Beyond clinical and administrative uses, predictive AI also has value in the use of microgrids, which are clean, renewable energy resources. Breakthroughs in AI technology make microgrids affordable, appealing and accessible for healthcare organizations.
Why Use AI and Microgrids?
Microgrids are a step forward from traditional power grids, which are interconnected power elements such as transformers, power lines, substations, etc. Often, the area served by a standard grid is enormous, with power supplied at a great distance from the generating source.
By contrast, a microgrid is a resident energy grid that offers local control capability, which means it can be disconnected from the main, traditionally run grid and operate independently. Because it’s capable of isolating from the (usually) remote central power plant, microgrids are resilient and capable of delivering services that are more flexible as well as competitive. Microgrids also provide low-cost, efficient, clean energy that supports improved stability in the regional electric grid and gives many health organizations the opportunity to access affordable, alternative power sources. What’s more, predictive AI helps microgrids operate more effectively and efficiently.

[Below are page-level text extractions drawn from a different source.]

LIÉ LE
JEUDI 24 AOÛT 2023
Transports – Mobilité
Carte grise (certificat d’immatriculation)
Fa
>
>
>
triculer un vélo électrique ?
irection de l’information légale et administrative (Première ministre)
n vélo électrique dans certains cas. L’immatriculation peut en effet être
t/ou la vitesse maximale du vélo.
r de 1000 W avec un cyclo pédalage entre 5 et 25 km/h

Here are three of the prominent issues with microgrids that AI has solved:
Keeping The Power On 24/7
Hospitals and other healthcare organizations need energy to provide around-the-clock services to patients, so any loss of power can severely disrupt clinical operations. With an AI-fueled microgrid system, power companies can locate, diagnose and fix many problems in real-time as well as avoid downtimes. A network of microgrids with integrated AI is capable of sorting through and absorbing massive amounts of data, which it can use to study the power grid, determine where failures are happening in addition to reinforce spots at risk of shutting down. The ability to predict where the outage may occur means repairs can happen before customers—including healthcare providers—are left without power.

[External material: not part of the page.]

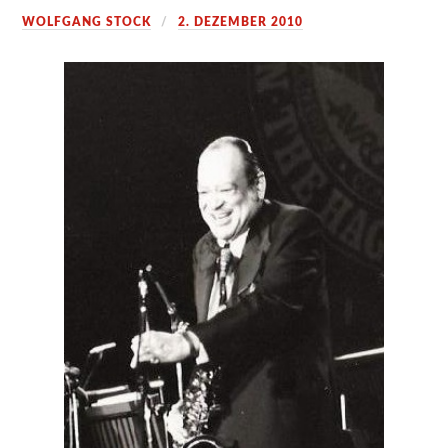
WOLFGANG STOCK
2. DEZEMBER 2010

Processing Large Volumes Of Data In Real-Time
The data required for a microgrid to function at maximum efficiency is overwhelming. While this complex data management and analysis are far beyond the capacity of a human to handle, it’s not outside the ability of AI. In fact, AI can conduct real-time data processing to generate predictive models for such variables as weather, electricity supply or demand as well as synchronized control of the microgrid and end-user devices.
Maximizing Microgrid Performance and Affordability
An AI-based controller can utilize up-to-date market data and grid load to maximize microgrid performance. For example, here are three specific issues that may benefit from an AI-based system:
- Improved battery health maintenance. AI forecasting combined with predictive analytics can smooth the transition between solar or wind power generation, the microgrid and end-use energy devices. This enhances the performance of battery banks.
- Extension of battery life. AI control of renewable energy generation, such as roof-top solar panels, can synchronize energy transfers between the grid and end-user devices, preventing power spikes or drops that shorten battery life.
- Inverter/battery optimization. Using real-time access to grid load and market data, an AI-equipped controller can regulate the distribution of stored electricity to the grid where this feature is available.
Powering The Future of Healthcare
Predictive AI and microgrids are on the cusp of reshaping healthcare. However, for AI solutions and microgrids to be successful in propelling the industry forward, healthcare organizations must be willing to invest in data management. Constant innovation to improve analytic frameworks, platforms and systems means more effective AI tools will be coming online in the years moving forward.
So, what does the future hold? The innovative applications of predictive AI have already started to transform the delivery and administrative components of healthcare. As more healthcare organizations adopt AI-powered microgrids, new, clean and renewable energy opportunities are on the horizon.